Work item.
Using the listing below, copy exactly the lines from the one containing "Ile chrzestn" to the one containing "Zapamiętaj moje dane", both lines included, and no others.

Exercise material.

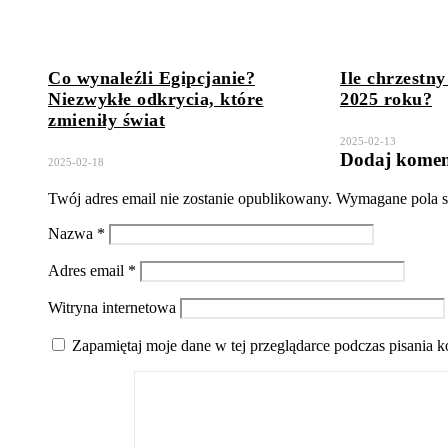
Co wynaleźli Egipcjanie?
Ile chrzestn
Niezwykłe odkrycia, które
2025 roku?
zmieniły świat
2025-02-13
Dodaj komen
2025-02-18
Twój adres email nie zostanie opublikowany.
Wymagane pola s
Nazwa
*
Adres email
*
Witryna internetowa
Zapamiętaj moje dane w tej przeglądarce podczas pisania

==

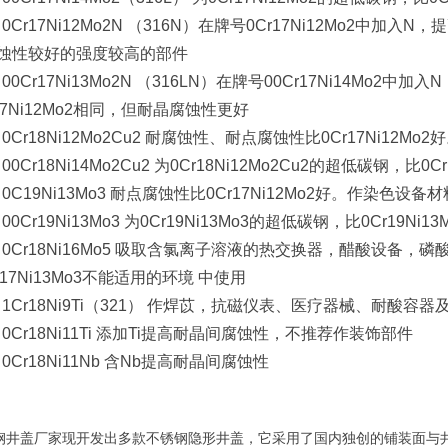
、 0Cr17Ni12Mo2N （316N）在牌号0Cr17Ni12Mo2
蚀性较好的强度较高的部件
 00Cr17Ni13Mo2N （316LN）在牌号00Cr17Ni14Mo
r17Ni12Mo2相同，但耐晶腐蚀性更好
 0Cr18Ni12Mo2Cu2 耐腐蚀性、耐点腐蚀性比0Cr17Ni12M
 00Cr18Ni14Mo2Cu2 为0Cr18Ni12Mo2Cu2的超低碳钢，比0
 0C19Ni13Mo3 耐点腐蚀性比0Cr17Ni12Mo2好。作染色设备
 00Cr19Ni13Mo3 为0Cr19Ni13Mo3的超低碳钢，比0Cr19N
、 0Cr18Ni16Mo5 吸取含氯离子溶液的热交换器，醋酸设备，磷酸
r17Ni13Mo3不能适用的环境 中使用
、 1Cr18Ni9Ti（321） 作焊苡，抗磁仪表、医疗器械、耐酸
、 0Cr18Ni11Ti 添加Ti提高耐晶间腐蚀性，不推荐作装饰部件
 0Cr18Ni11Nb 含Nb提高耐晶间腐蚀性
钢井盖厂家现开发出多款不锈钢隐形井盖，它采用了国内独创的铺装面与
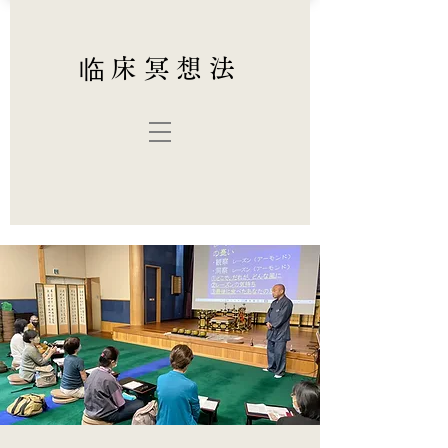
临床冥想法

Output for this exercise.
Ile chrzestn
Niezwykłe odkrycia, które
2025 roku?
zmieniły świat
2025-02-13
Dodaj komen
2025-02-18
Twój adres email nie zostanie opublikowany.
Wymagane pola s
Nazwa
*
Adres email
*
Witryna internetowa
Zapamiętaj moje dane w tej przeglądarce podczas pisania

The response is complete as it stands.